June 25, 1902. The opinion of the Court was delivered by Under the law of this State regulating attachment of crops to pay rent, during the year 1900, the plaintiff caused the crop of the defendant for rent during the year 1900 to be attached to pay said rent, amounting to $135.19. Upon the defendant denying that such amount was due, the matter came before the Court of Common Pleas for Anderson County, 1st July, 1901, for trial before his Honor, Judge Klugh, and a jury. Verdict was rendered in favor of the plaintiff for $101.69. After entry of judgment, the defendant has appealed therefrom to this Court on the following grounds which were pressed, viz:
"1. Because his Honor erred in not granting defendant's motion for a new trial on the grounds set forth in said motion and given above." "On the grounds sets forth in said motion and given above," is the language of appellant in setting forth his exception to the Circuit Judge's refusal to grant a new trial. We have time and time again pointed out to appellants that an exception must contain in its own statement exactly what is relied upon as *Page 314 erroneous, and in no instance must the appellant rely upon statements elsewhere appearing in the "Case." We do not know any better method to apprise appellants of the rule of Court on this subject than to enforce it. Respondent invokes the application of the rule of Court on this subject. We must, therefore, decline to consider this exception in its faulty statement. But to relieve appellant, we will say that for our own purposes we did look into the "Case" and find the grounds made for a new trial to be groundless. This is not a decision, however, on such grounds for new trial. This exception is overruled.
We will next pass upon the third ground of exception, which is as follows: "3. Because his Honor erred in charging the jury, `The plaintiff must prove his case by the preponderance of the evidence; and if the defendant says that the amount was not justly due, he must prove his side also by the preponderance of the evidence.' This charge lays upon the defendant the burden of proving a negative, whereas the burden of proving the correlative affirmative is upon the plaintiff. Or, at best, the charge as a whole is vague and indefinite on this point, and leaves the jury uncertain or under a wrong impression as to how they should decide in the event of its being doubtful as to wherelies the preponderance of the evidence." If the charge was "vague and indefinite," and was calculated to "leave the jury uncertain" or "under a wrong impression as to how they should decide in the event of it being doubtful as to where lies the preponderance of the evidence," it seems to us that appellant's counsel should have intervened and called the Judge's attention to the matter. This is the better practice. Every Circuit Judge desires by his charge to be helpful to the jury in reaching a right conclusion. A Circuit Judge never takes sides with a party before him when he comes to charge a jury or, indeed, at any stage of the trial. Lawyers are officers of the Court, and should aid the Court by suggestions. It is true, these suggestions are usually embodied in requests to charge, but not always, nor necessarily so. *Page 315 But we will not make our response to this exception upon this statement of a lawyer's duty.

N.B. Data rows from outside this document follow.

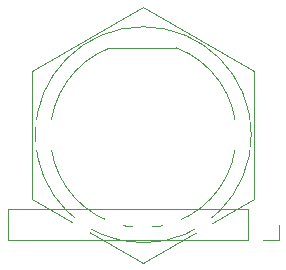
<source format=gbr>
%TF.GenerationSoftware,KiCad,Pcbnew,6.0.10-86aedd382b~118~ubuntu22.04.1*%
%TF.CreationDate,2023-01-03T21:57:38-08:00*%
%TF.ProjectId,GX16-8P-Horizontal,47583136-2d38-4502-9d48-6f72697a6f6e,rev?*%
%TF.SameCoordinates,Original*%
%TF.FileFunction,Legend,Bot*%
%TF.FilePolarity,Positive*%
%FSLAX46Y46*%
G04 Gerber Fmt 4.6, Leading zero omitted, Abs format (unit mm)*
G04 Created by KiCad (PCBNEW 6.0.10-86aedd382b~118~ubuntu22.04.1) date 2023-01-03 21:57:38*
%MOMM*%
%LPD*%
G01*
G04 APERTURE LIST*
%ADD10C,0.120000*%
%ADD11C,2.540000*%
%ADD12R,2.540000X2.540000*%
%ADD13R,1.700000X1.700000*%
%ADD14O,1.700000X1.700000*%
G04 APERTURE END LIST*
D10*
%TO.C,J1*%
X136398000Y-68925440D02*
X127000000Y-74345800D01*
X127000000Y-56134000D02*
X129794000Y-56134000D01*
X127000000Y-52654200D02*
X117602000Y-58074560D01*
X127000000Y-52654200D02*
X136398000Y-58074560D01*
X127000000Y-56134000D02*
X124206000Y-56134000D01*
X127000000Y-74345800D02*
X117602000Y-68925440D01*
X136398000Y-68925440D02*
X136398000Y-58074560D01*
X117602000Y-68925440D02*
X117602000Y-58074560D01*
X124206000Y-70865998D02*
G75*
G03*
X129794000Y-70865998I2794000J7365996D01*
G01*
X124206000Y-56134001D02*
G75*
G03*
X124206000Y-70865999I2794000J-7365999D01*
G01*
X129794000Y-70865999D02*
G75*
G03*
X129794000Y-56134001I-2794000J7365999D01*
G01*
X136144000Y-63500000D02*
G75*
G03*
X136144000Y-63500000I-9144000J0D01*
G01*
%TO.C,J2*%
X137160000Y-72450000D02*
X138490000Y-72450000D01*
X115510000Y-72450000D02*
X115510000Y-69790000D01*
X135890000Y-72450000D02*
X135890000Y-69790000D01*
X135890000Y-72450000D02*
X115510000Y-72450000D01*
X135890000Y-69790000D02*
X115510000Y-69790000D01*
X138490000Y-72450000D02*
X138490000Y-71120000D01*
%TD*%
%LPC*%
D11*
%TO.C,J1*%
X129125000Y-59819000D03*
X131185000Y-62762000D03*
X130256000Y-66232000D03*
X127000000Y-67750000D03*
X123744000Y-66232000D03*
X122815000Y-62762000D03*
X124875000Y-59819000D03*
X127000000Y-63500000D03*
D12*
X134800000Y-63500000D03*
X119200000Y-63500000D03*
%TD*%
D13*
%TO.C,J2*%
X137160000Y-71120000D03*
D14*
X134620000Y-71120000D03*
X132080000Y-71120000D03*
X129540000Y-71120000D03*
X127000000Y-71120000D03*
X124460000Y-71120000D03*
X121920000Y-71120000D03*
X119380000Y-71120000D03*
X116840000Y-71120000D03*
%TD*%
M02*

</source>
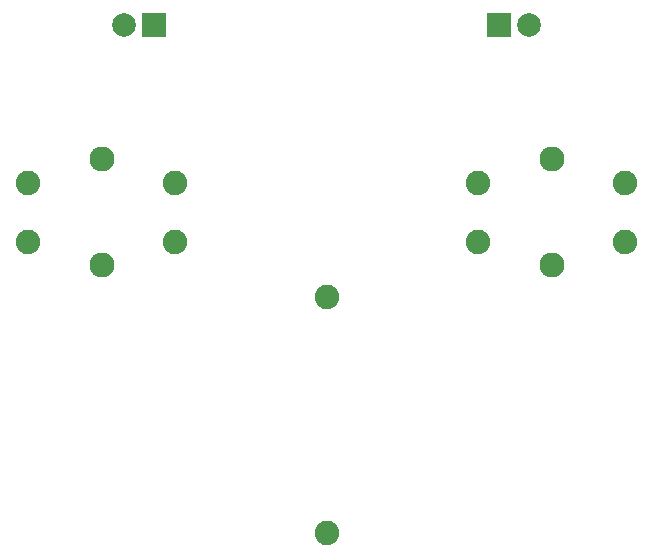
<source format=gbs>
G75*
%MOIN*%
%OFA0B0*%
%FSLAX25Y25*%
%IPPOS*%
%LPD*%
%AMOC8*
5,1,8,0,0,1.08239X$1,22.5*
%
%ADD10C,0.08177*%
%ADD11R,0.07900X0.07900*%
%ADD12C,0.07900*%
%ADD13C,0.08374*%
D10*
X0130764Y0044713D03*
X0130764Y0123454D03*
X0181158Y0141957D03*
X0181158Y0161643D03*
X0230370Y0161643D03*
X0230370Y0141957D03*
X0080370Y0141957D03*
X0080370Y0161643D03*
X0031158Y0161643D03*
X0031158Y0141957D03*
D11*
X0073264Y0214300D03*
X0188264Y0214300D03*
D12*
X0198264Y0214300D03*
X0063264Y0214300D03*
D13*
X0055764Y0169517D03*
X0055764Y0134083D03*
X0205764Y0134083D03*
X0205764Y0169517D03*
M02*

</source>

We have examined the entire charge, and from that examination we are convinced the jury could not have been misled by the words of the Judge complained of. The testimony of the plaintiff and that of the defendant was diametrically opposed to each other, as to the contract or lease of the lands in question. The plaintiff, on the one hand, contended for a yearly rent, to wit: 2,400 pounds of lint cotton and a certain number of bushels of corn. While the defendant's witnesses attempted to show that a different agreement entirely as to the rent for the year 1900 was agreed upon between plaintiff's agent and the agent of the defendant. Now, it is very clear that before plaintiff's contention could be accepted, the jury were obliged to be governed by the preponderance of the testimony leading them to adopt plaintiff's side. If, however, the jury should not be satisfied to adopt plaintiff's view of the rent by reason of the force and effect of defendant's testimony as to a different contract, then the Circuit Judge meant that if the jury accepted the new contract for rent as set up by defendant, they (the jury) must have their minds to accept this conclusion by a preponderance of the testimony. A charge of the presiding Judge must always be construed as applicable to the issues on trial before him, in a particular case. When, therefore, the Circuit Judge's charge is thus viewed, it is very evident that no injury resulted to defendant from his language excepted to. The Judge's charge will be reported. This ground of appeal is also overruled.
It is the judgment of this Court, that the judgment of the Circuit Court be affirmed.